According to Allan Kilavuka, the Kenya Airways CEO, the move by KQ comes after the Tanzania Civil Aviation Authority issued a circular announcing the immediate restoration of all flights by Kenyan airline operators on September 16.

“We are pleased to resume our services to Dar es Salaam and Zanzibar following this announcement by the Tanzanian government.
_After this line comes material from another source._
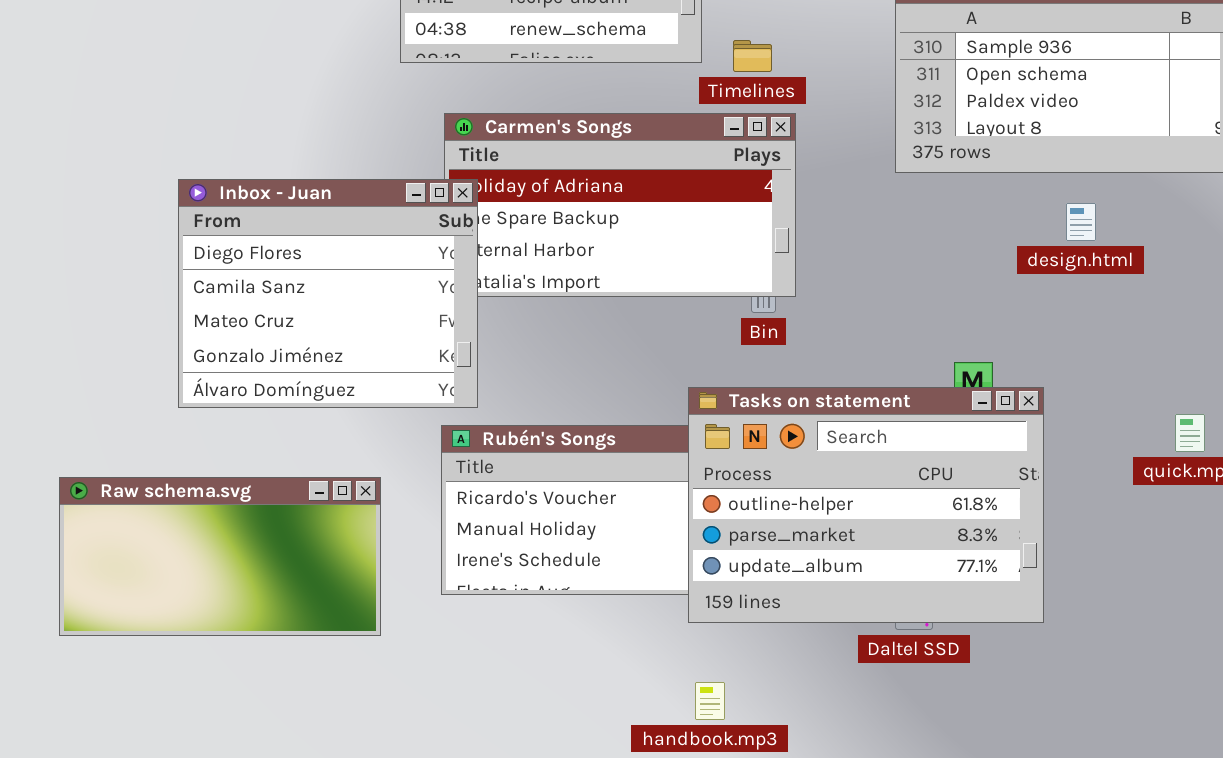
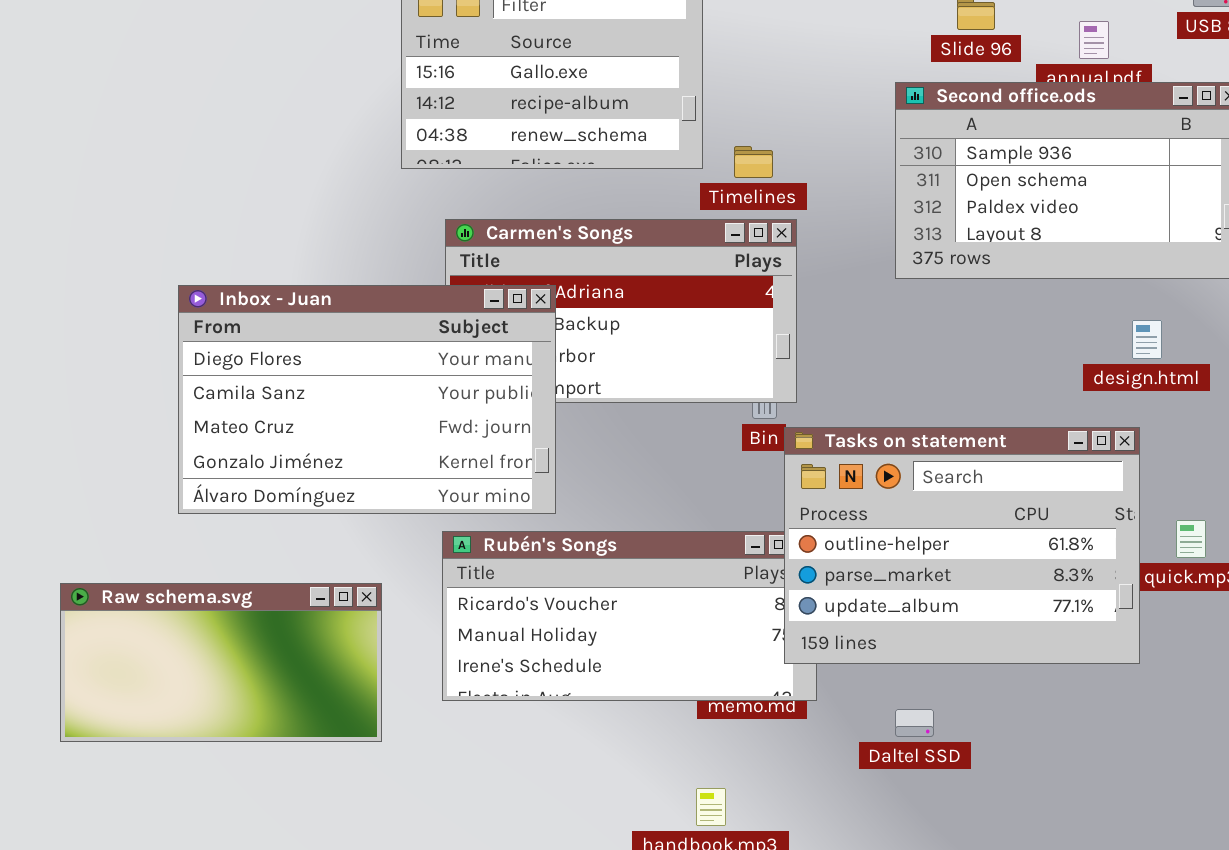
Inbox - Juan: [178,179,478,408] -> [178,285,556,514], resized
design.html: [1066,203,1096,241] -> [1132,320,1162,359], moved
Tasks on statement: [688,387,1044,623] -> [784,427,1140,664], moved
Tanzania is critical to both Kenya and East Africa’s economic growth and we look forward to our continued collaboration,” said Kilavuka in a statement on Monday.

Kilavuka said the first KQ flight left Nairobi for Dar on Monday with a second plane set to depart for the same destination on Wednesday before the Kenyan carrier starts to operate two daily flights to the largest Tanzanian city. 

The Tanzanian aviation regulator made the announcement allowing Kenyan planes back on its airspace on Wednesday after Kenya lifted the 14-day mandatory quarantine requirement it had placed on Tanzanian nationals visiting Kenya.

KQ resumed domestic commercial flights on July 15 and international flights on August 1, four months after suspending operations owing to the Covid-19 outbreak and resultat restrictions.

President John Magufuli banned the national carrier from flying into Dar after Kenya government excluded Tanzania in a list of countries whose passengers would be allowed into Kenya when commercial flights resumed after Coronavirus restrictions were lifted.

The diplomatic rown between Nairobi and Dar seemed to ease after President Uhuru Kenyatta announced reversal of the decision last week paving way for the reciprocal decision by Magufuli allowing normal KQ flights to the East African country to resume immediately.